-- DATASET RECORDS --
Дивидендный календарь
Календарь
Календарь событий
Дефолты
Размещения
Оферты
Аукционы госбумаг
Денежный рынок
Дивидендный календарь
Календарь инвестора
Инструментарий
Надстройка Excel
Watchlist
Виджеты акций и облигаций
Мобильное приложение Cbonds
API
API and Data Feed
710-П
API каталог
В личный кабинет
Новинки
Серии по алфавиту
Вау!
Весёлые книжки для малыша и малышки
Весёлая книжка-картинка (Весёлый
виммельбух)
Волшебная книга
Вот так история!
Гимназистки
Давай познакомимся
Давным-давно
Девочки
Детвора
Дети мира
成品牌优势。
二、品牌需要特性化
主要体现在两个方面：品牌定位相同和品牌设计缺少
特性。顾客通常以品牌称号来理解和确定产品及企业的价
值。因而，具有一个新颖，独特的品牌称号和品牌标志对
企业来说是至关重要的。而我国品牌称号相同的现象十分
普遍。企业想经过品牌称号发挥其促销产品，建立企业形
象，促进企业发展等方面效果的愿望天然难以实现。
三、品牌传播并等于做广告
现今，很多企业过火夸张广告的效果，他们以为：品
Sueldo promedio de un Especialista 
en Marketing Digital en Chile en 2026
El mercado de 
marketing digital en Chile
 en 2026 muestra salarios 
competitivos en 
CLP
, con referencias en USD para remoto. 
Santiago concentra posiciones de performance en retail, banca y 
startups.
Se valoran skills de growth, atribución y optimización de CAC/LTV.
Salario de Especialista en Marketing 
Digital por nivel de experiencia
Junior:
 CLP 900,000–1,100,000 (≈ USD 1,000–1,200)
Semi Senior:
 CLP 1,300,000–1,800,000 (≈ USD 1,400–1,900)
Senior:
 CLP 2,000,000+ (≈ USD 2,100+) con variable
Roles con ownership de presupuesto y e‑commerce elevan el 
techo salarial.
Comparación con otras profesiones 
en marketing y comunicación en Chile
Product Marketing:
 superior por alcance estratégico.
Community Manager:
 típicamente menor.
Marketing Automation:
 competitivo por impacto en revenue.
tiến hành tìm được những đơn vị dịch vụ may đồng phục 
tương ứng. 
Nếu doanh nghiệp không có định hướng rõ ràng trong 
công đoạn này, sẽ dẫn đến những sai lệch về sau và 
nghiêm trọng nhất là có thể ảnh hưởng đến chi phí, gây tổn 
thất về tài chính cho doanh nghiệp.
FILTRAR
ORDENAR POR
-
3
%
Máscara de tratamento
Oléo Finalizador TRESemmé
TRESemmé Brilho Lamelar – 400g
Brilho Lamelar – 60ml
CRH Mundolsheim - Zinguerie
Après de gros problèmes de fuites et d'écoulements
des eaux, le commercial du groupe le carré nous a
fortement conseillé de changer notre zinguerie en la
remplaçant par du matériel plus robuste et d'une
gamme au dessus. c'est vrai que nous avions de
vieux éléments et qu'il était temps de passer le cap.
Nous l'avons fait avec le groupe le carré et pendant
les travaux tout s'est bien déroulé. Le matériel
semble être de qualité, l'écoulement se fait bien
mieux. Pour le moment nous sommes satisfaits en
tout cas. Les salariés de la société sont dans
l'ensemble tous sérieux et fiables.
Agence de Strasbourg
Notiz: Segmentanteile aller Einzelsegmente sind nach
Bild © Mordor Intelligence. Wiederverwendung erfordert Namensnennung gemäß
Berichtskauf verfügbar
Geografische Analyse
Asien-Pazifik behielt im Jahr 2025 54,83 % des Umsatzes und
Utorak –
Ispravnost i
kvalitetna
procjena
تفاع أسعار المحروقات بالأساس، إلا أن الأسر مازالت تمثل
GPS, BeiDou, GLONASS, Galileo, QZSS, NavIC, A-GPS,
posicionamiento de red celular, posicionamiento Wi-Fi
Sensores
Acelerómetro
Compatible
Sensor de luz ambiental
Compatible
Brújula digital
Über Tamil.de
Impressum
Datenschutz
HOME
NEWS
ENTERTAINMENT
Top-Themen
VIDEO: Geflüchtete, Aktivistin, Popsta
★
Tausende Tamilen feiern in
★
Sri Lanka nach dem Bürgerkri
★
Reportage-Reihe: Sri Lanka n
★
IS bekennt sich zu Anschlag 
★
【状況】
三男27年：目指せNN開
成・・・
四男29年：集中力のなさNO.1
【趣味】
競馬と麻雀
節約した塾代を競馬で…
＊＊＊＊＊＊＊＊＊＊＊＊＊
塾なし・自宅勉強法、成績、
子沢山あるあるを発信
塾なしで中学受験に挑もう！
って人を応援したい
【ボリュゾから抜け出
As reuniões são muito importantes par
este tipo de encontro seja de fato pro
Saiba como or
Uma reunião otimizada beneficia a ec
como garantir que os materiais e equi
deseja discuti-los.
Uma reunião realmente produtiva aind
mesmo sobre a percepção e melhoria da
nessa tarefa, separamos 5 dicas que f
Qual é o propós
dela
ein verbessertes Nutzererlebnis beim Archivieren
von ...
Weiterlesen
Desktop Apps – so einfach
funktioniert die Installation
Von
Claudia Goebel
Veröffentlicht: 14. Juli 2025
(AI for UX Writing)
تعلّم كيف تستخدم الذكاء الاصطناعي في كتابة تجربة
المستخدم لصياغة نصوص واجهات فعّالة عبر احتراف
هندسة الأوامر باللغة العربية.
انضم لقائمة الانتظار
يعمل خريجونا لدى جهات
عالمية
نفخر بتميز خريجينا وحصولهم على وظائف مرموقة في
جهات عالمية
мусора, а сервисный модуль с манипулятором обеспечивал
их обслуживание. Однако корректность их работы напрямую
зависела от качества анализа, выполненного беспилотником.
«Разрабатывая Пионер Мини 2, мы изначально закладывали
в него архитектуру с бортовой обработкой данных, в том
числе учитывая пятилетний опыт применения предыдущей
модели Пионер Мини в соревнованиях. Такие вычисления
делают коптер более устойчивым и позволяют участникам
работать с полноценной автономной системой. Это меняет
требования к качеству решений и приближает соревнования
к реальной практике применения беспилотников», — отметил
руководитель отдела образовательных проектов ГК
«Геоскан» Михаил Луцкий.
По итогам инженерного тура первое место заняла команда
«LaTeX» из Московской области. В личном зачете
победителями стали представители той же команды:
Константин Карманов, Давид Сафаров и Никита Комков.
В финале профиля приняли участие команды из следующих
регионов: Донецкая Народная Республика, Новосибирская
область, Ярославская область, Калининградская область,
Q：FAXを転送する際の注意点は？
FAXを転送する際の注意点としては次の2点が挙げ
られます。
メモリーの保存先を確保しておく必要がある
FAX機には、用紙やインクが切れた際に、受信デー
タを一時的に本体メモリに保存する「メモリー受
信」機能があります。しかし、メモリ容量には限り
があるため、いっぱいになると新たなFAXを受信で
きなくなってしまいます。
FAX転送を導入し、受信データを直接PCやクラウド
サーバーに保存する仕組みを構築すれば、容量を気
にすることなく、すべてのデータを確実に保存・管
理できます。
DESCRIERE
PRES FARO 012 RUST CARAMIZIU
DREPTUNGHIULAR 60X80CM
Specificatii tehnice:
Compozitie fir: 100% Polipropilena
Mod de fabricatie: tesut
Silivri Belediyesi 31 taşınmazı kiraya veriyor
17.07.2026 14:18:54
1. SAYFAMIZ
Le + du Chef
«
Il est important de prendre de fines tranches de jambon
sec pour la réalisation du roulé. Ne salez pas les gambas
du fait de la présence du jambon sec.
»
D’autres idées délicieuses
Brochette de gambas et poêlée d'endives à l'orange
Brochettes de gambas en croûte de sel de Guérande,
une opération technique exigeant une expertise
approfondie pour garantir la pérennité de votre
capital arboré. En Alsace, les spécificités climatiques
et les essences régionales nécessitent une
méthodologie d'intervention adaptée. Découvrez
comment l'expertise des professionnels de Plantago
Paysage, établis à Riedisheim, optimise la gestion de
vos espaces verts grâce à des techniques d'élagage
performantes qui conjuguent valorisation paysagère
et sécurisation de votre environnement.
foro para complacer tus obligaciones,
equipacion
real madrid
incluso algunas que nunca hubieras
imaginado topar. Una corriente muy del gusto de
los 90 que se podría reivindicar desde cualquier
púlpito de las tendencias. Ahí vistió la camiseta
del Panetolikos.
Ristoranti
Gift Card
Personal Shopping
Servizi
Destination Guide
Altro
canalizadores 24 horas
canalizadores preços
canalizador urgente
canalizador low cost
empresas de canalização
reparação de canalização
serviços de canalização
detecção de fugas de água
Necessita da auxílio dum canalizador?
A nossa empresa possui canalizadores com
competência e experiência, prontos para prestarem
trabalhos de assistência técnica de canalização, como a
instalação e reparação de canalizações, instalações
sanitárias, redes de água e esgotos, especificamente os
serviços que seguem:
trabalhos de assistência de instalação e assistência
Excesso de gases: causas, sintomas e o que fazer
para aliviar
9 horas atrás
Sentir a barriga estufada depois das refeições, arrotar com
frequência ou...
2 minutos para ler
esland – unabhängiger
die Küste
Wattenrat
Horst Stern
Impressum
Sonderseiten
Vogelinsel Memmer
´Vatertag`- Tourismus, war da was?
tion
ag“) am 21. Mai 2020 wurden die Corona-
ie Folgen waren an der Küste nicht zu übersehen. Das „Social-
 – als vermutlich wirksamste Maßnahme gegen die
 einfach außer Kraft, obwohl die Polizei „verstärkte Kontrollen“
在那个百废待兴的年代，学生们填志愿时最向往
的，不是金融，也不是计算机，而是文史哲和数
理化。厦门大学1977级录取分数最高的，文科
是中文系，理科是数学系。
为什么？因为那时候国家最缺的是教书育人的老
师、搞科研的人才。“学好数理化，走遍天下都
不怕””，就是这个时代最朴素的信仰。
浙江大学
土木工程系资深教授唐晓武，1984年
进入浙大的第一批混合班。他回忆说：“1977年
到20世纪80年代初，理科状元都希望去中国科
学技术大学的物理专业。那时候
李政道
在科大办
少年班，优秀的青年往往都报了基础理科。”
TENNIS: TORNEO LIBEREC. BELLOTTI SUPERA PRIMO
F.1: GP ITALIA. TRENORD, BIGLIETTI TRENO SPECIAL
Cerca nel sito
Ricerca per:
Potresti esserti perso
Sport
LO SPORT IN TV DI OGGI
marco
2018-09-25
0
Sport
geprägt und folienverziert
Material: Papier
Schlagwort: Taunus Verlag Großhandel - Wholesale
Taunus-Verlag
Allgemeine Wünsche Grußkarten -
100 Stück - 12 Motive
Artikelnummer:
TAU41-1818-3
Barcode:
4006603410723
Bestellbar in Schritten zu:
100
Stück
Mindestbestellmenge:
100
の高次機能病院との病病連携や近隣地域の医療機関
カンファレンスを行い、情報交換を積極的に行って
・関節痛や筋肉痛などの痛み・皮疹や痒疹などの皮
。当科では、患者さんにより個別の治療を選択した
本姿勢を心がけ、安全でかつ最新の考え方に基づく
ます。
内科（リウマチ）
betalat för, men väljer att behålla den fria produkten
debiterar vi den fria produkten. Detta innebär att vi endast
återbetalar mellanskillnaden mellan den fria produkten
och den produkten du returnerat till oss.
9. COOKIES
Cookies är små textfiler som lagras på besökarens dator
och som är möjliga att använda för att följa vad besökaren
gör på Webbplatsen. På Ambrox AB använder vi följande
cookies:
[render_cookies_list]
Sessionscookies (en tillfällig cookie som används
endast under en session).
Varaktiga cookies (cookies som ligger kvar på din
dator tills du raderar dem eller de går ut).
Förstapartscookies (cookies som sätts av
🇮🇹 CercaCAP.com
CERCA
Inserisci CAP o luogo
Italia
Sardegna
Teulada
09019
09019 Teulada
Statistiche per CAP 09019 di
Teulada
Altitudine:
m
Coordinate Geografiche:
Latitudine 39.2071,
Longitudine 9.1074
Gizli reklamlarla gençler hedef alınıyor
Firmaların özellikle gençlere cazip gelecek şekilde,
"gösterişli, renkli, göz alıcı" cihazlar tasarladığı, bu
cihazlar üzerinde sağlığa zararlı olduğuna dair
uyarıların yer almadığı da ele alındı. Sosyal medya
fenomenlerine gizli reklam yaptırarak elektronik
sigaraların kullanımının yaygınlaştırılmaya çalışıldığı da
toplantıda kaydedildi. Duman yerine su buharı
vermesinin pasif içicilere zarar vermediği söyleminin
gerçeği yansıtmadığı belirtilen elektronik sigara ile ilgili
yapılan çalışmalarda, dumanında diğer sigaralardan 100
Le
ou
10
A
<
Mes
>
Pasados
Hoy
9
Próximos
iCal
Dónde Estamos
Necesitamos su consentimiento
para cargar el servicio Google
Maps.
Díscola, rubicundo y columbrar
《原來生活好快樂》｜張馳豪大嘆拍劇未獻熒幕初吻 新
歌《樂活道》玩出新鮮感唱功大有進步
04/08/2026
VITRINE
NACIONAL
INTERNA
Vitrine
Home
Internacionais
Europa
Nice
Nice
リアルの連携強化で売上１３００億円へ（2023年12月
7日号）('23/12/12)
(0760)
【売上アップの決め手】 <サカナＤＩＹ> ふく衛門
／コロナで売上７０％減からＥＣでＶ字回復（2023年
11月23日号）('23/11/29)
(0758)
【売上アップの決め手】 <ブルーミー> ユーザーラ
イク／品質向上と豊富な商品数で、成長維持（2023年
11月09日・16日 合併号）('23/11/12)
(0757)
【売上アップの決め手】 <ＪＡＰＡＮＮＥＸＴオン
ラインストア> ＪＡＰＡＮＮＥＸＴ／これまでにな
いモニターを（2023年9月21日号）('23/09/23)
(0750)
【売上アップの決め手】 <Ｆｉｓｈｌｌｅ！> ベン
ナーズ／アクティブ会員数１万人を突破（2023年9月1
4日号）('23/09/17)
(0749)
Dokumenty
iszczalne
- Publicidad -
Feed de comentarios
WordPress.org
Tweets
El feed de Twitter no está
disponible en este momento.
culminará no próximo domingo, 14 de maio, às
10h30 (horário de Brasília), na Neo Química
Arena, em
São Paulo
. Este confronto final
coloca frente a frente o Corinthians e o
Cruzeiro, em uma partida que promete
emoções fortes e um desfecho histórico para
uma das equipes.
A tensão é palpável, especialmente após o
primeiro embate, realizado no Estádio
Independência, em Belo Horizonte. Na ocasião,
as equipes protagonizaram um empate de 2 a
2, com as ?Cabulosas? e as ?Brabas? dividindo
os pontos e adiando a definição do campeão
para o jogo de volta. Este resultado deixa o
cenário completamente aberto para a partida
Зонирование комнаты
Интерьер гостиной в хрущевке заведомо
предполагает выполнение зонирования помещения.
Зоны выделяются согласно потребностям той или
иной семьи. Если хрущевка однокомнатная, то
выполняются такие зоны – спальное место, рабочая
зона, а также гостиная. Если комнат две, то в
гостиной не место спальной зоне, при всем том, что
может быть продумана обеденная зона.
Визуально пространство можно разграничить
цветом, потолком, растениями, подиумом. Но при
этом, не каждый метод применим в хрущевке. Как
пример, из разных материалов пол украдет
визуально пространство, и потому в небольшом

-- TASK --
Copy each line of the listing above that contains the word "nach".

-- ANSWER SPACE --
Notiz: Segmentanteile aller Einzelsegmente sind nach
Sri Lanka nach dem Bürgerkri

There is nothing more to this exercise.